Either way, candidates should know their rights and responsibilities about what can and cannot be asked in an interview. Here’s a brief summary of topics that may come up during an interview, what can legally be asked, what can’t, and how to handle illegal interview questions:

Family Status

Legal question: Do you have any responsibilities that conflict with attendance or travel requirements?

Why this question is legal: The position requires the person filling the job to have regular attendance and the ability to travel. This question pertains to the job duties.

Discriminatory questions: Are you married? Do you have children? Are you pregnant?

Why these questions are illegal: The questions have no bearing on whether or not the person can perform the job.


Legal question: None.

Discriminatory question: What is your race?

Why this question is illegal: The EEOC protects people from discrimination based on race. A person’s race does not impact one’s ability to do a job.


Legal question: None.

Discriminatory questions: What church do you attend? What is your religion?

Why these questions are illegal: The EEOC protects people from discrimination based on religion. A person’s religion does not impact one’s ability to do a job.


Legal question: What is your address?

Why this question is legal: Prospective employers may ask a candidate’s address to correspond with the person during the interviewing process.

Illegal questions: Do you own your home? Do you rent your home? Who lives with you?

Why these questions are illegal: A person’s residence has no bearing on whether or not he or she will be a good employee.


Legal question: None.

Discriminatory question: Are you male or female?

Why this question is illegal: The EEOC protects people from discrimination based on gender. A person’s gender does not impact one’s ability to do a job.


Legal question: If you are hired, can you provide proof that you are at least 18?

Why this question is legal: Some employers are only able to hire candidates who are legally adults. If this does not apply to your workplace, you shouldn’t ask this question.

Discriminatory questions: How old are you? When is your birth date?

Why these questions are illegal: The EEOC protects people from discrimination based on age. A person’s age does not impact one’s ability to do a job.

Interviewers are allowed to ask candidates if they have ever been convicted of a crime, but they may not ask if they have been arrested. The interviewer should inform you that the conviction will be considered only as it relates to the ability to do the job. For example, many positions require security clearances. Depending on the type of convictions, a candidate may have difficulty in obtaining a security clearance.

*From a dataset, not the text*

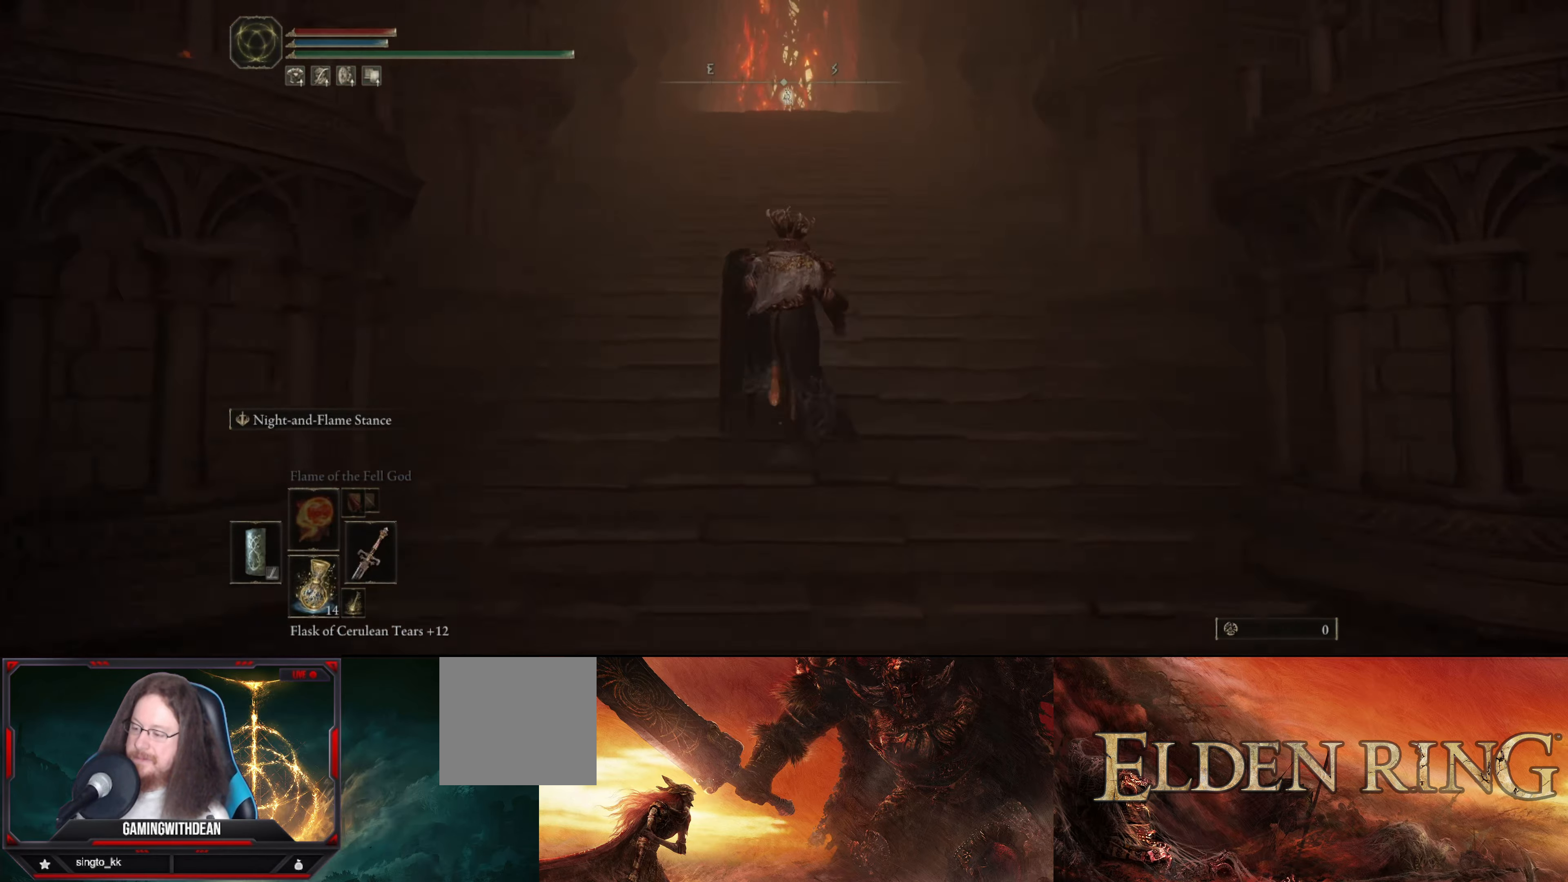
{"buttons": ["B", "DPAD_RIGHT"], "left_stick": "up", "right_stick": "center", "events": [[434, "DPAD_RIGHT", "down"]]}
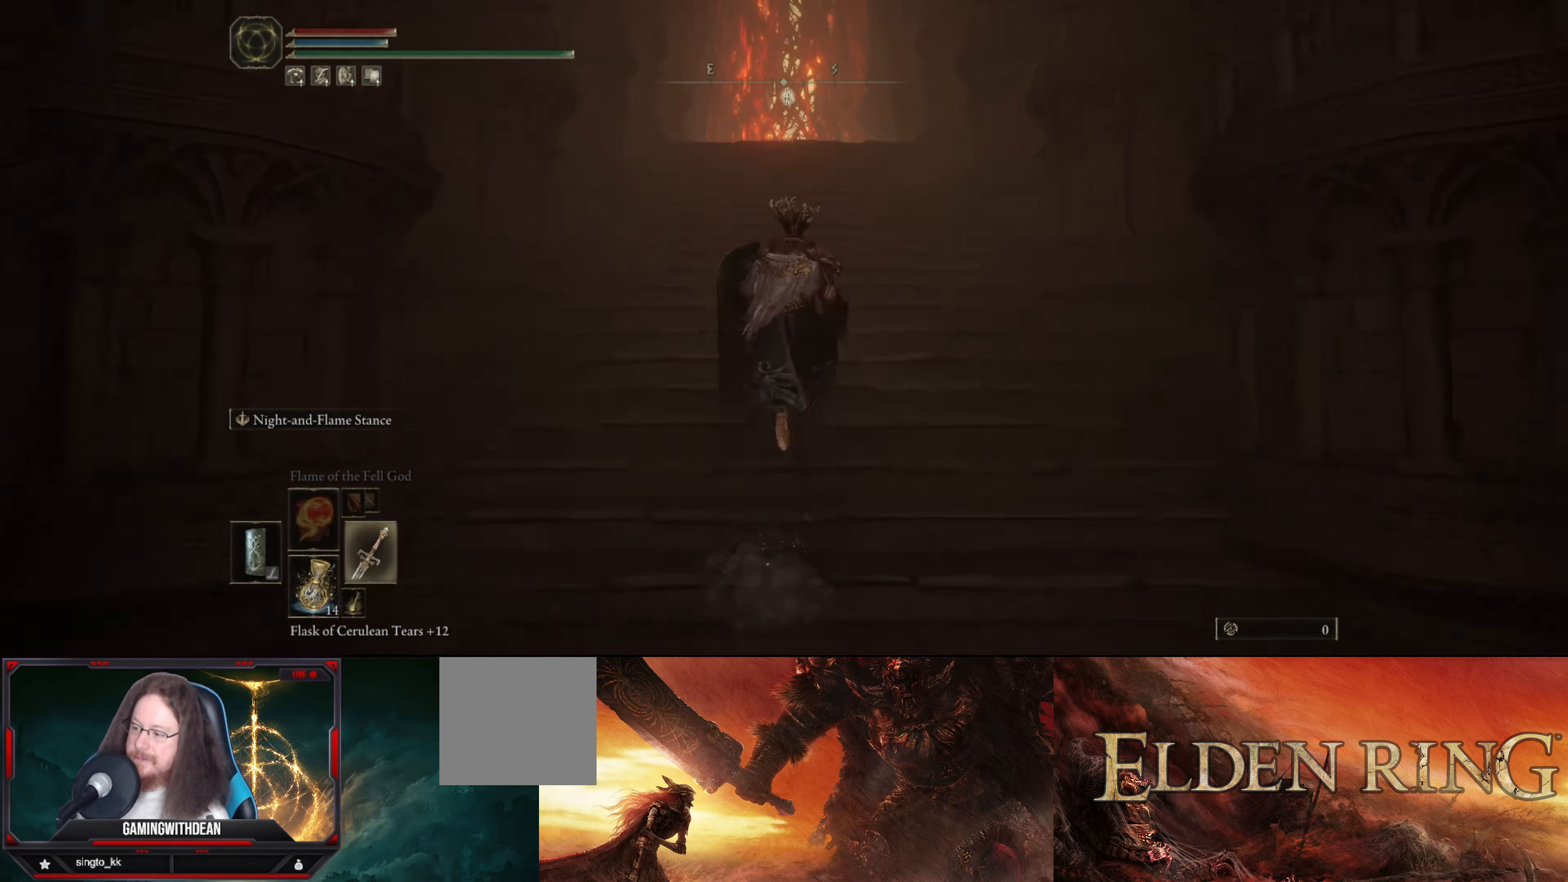
{"buttons": ["B", "DPAD_UP"], "left_stick": "up", "right_stick": "center", "events": [[50, "DPAD_RIGHT", "up"], [484, "DPAD_UP", "down"]]}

An interviewer may also ask if a candidate can show proof of eligibility to work in the United States and if the candidate is fluent in any other languages other than English. However, the candidate may not be asked if he/she is a U.S. citizen.

If you’re in an interview and the interviewer asks you a question that you know is illegal, try to steer the questions back to something that’s a little more job-related. In most cases, interviewers aren’t intentionally trying to ask illegal interview questions, so a friendly reminder may be all that’s needed. If you still feel uncomfortable after the interview about the questions you were asked, be sure to share this with the recruiter or HR professional who arranged the interview.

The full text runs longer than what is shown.